GeFF introduces a scene-level generalizable feature field that unifies navigation and manipulation for mobile robots. It pre-trains a neural scene encoder via novel-view synthesis and aligns its latent geometry and semantics with language through CLIP-based distillation, resulting in real-time open-world perception. The approach supports both object- and part-level manipulation and semantics-aware navigation, outperforming existing baselines in runtime and storage-accuracy trade-offs. Demonstrated on a quadruped robot with a manipulator, GeFF offers zero-shot capabilities and practical impact for open-world robotic perception and manipulation.

Abstract

An open problem in mobile manipulation is how to represent objects and scenes in a unified manner so that robots can use both for navigation and manipulation. The latter requires capturing intricate geometry while understanding fine-grained semantics, whereas the former involves capturing the complexity inherent at an expansive physical scale. In this work, we present GeFF (Generalizable Feature Fields), a scene-level generalizable neural feature field that acts as a unified representation for both navigation and manipulation that performs in real-time. To do so, we treat generative novel view synthesis as a pre-training task, and then align the resulting rich scene priors with natural language via CLIP feature distillation. We demonstrate the effectiveness of this approach by deploying GeFF on a quadrupedal robot equipped with a manipulator. We quantitatively evaluate GeFF's ability for open-vocabulary object-/part-level manipulation and show that GeFF outperforms point-based baselines in runtime and storage-accuracy trade-offs, with qualitative examples of semantics-aware navigation and articulated object manipulation.
Paper Structure (10 sections, 6 equations, 4 figures, 4 tables)

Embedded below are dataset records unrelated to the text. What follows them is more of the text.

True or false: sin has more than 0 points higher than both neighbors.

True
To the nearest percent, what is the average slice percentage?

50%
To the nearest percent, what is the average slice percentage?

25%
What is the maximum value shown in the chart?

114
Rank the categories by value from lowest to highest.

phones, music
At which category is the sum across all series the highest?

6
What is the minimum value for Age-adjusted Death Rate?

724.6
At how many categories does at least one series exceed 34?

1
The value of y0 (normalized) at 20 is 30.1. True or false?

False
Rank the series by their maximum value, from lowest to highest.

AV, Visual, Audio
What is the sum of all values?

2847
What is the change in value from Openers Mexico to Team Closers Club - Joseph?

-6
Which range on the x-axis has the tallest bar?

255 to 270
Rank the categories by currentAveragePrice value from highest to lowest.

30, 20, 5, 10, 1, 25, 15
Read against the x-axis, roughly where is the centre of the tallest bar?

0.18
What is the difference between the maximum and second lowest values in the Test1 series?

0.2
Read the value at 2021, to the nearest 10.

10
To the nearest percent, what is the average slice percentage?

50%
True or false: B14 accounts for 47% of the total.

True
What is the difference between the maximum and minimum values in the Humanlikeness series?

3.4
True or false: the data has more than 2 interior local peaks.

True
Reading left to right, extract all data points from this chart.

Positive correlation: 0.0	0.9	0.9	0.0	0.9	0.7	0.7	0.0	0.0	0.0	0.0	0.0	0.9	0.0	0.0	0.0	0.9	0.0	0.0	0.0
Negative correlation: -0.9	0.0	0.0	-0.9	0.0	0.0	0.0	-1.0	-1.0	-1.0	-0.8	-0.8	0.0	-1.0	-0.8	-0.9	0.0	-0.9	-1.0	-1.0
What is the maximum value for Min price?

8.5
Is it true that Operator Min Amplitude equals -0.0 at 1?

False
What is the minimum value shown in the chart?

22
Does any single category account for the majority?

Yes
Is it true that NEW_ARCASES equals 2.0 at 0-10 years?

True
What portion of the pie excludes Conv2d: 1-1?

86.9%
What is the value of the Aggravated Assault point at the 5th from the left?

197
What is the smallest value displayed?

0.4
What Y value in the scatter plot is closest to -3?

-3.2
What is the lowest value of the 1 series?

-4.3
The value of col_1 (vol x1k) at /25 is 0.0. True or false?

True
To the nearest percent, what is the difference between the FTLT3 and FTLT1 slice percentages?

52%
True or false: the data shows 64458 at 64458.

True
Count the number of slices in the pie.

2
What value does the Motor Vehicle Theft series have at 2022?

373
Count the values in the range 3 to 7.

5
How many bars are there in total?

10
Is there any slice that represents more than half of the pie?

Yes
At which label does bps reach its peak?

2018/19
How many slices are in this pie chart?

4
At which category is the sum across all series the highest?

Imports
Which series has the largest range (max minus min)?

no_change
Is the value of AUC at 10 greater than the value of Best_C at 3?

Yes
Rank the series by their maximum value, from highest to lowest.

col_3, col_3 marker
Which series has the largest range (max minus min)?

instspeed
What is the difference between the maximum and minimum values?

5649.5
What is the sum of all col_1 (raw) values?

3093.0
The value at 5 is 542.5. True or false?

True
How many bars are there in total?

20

This paper contains 10 sections, 6 equations, 4 figures, 4 tables.

Figures (4)

  • Figure 1: Pre-trained as a generalizable NeRF encoder, GeFF provides a unified scene representation to support robot tasks from a onboard RGB-D stream, offering both real-time geometric information for planning and language-grounded semantics query capability. Compared to LERF Kerr2023-LERF, GeFF runs in real-time without costly per-scene optimization, which enables many potential robotics applications. We demonstrate the efficacy of GeFF in open-world language-conditioned mobile manipulation. Feature visualizations are done by running PCA on high-dimensional feature vectors and normalizing the 3 main components as RGB.
  • Figure 2: Generalizable NeRFs acquire geometric and semantic priors: RGB images are input views from ScanNet dai2017-scannet, color images are PCA visualizations of feature volume projected to the input camera view encoded by an RGB-D Gen-NeRF yangfu2023-sceneprior encoder. Note how semantically similar structures acquire similar features.
  • Figure 3: GeFF compresses and refines multi-view observations: (a) single RGB view; (b) coarse 2D CLIP heatmap with query 'toy duck'; (c) 3D heatmap from GeFF with clean boundary reconstructed from compressed latent representation.
  • Figure 4: Qualitative results of GeFF for diverse tasks: (a) real-time update for dynamic person detection; (b) GeFF enables manipulation by parts; (c) entering a narrow doorway; (d) semantics-aware planning with affordance of 'lawns'. The results are animated in the supplementary video. Images in the second row are PCA visualization of first-person GeFF features.